Along with our ramped up search for UFO's, shouldn't we invest $ to document all of the intersex gametes? Gametes that are neither sperm nor egg? It appalls me that colonizing doctors keep pompously "assigning" labels of "egg" and "sperm" to gametes.

I'm reacting tongue-in-cheek to Colin Wright's collection of some of the prominent recent claims that there are allegedly more than two sexes and that "sex is a spectrum." Most surprising is the recent claim in a formerly respectable magazine, Scientific American. Wright's collection is worth a quick tour - click the image below.  Read it and weep.

What are gametes and why are they relevant to this discussion?

Gametes are an organism's reproductive cells, also referred to as sex cells. In species that produce two morphologically distinct types of gametes, and in which each individual produces only one type, a female is any individual that produces the larger type of gamete—called an ovum— and a male produces the smaller tadpole-like type—called a sperm.
It's rather amazing what one can do when one boldly separates the concept of gametes from the concept of sex. These days, it's a way for someone to claim victimization, to gain the warmth of a deluded tribe and to get a lot of attention. Here's why that conceptual move fails. 

In this hard-fought conceptual game, the Woke team prefers to categorize people by their feelings and intuition in terms of numerous "genders," ignoring that the traditional way of categorizing people into male and female, men and women, has deep biological roots related to the propagation of the species.  Using sex organs and games as the basis to categorize individuals as male or female is not an arbitration division. In fact, we divide every other mammalian organism into one of two sexes, male and female, based on the types of the type of gamete that organism produces. That division works virtually every time we encounter a mammal. Dividing humans into male and female is easy and intuitive, based on simple observation of sex organs. There is no need for a doctor to "assign" the sex of a newborn baby.
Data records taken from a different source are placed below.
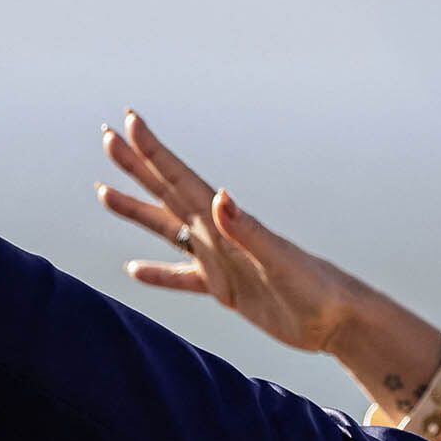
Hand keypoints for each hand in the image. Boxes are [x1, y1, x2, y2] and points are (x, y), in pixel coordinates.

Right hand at [96, 110, 358, 353]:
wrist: (336, 320)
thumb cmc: (315, 288)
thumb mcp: (279, 260)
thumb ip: (247, 230)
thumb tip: (220, 196)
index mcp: (227, 223)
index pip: (181, 179)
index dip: (154, 151)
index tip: (129, 120)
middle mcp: (219, 235)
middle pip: (166, 194)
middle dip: (136, 166)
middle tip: (106, 138)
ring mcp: (220, 261)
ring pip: (167, 229)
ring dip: (137, 210)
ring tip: (103, 193)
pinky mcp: (226, 289)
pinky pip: (182, 277)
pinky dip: (157, 273)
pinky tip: (134, 268)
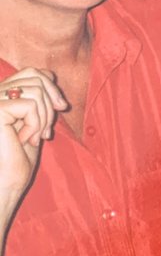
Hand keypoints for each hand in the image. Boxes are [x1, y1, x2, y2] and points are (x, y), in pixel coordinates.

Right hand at [1, 68, 67, 230]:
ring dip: (44, 117)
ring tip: (35, 137)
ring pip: (36, 89)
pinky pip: (29, 105)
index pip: (32, 72)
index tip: (61, 108)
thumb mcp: (34, 119)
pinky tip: (25, 140)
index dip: (52, 86)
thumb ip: (38, 96)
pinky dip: (35, 123)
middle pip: (35, 76)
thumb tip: (49, 74)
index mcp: (2, 94)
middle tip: (47, 130)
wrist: (6, 183)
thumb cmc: (19, 156)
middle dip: (50, 102)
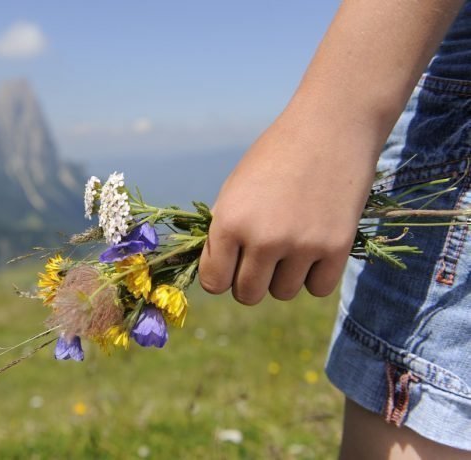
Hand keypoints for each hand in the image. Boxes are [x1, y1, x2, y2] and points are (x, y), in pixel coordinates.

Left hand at [198, 108, 377, 304]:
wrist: (330, 127)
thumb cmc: (275, 156)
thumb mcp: (235, 188)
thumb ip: (223, 232)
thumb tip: (215, 274)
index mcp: (230, 222)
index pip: (213, 283)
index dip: (220, 276)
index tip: (230, 266)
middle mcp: (263, 239)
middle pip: (247, 295)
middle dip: (250, 281)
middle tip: (261, 257)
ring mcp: (302, 246)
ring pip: (282, 293)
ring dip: (283, 277)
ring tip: (290, 244)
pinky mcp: (337, 248)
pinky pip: (317, 288)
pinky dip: (315, 275)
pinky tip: (314, 248)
With extremely rare exceptions (2 out of 10,000), that determination is purely scientific.

But we now have increasing numbers of people and organizations declaring that there are more than two sexes. It's a classic case of making shit up.

I'll close with this quote by a being that happened to look like an egg:

"When I use a word," Humpty Dumpty said, in rather a scornful tone, "it means just what I choose it to mean—neither more nor less."

"The question is," said Alice, "whether you can make words mean so many different things."

"The question is," said Humpty Dumpty, "which is to be master—that's all."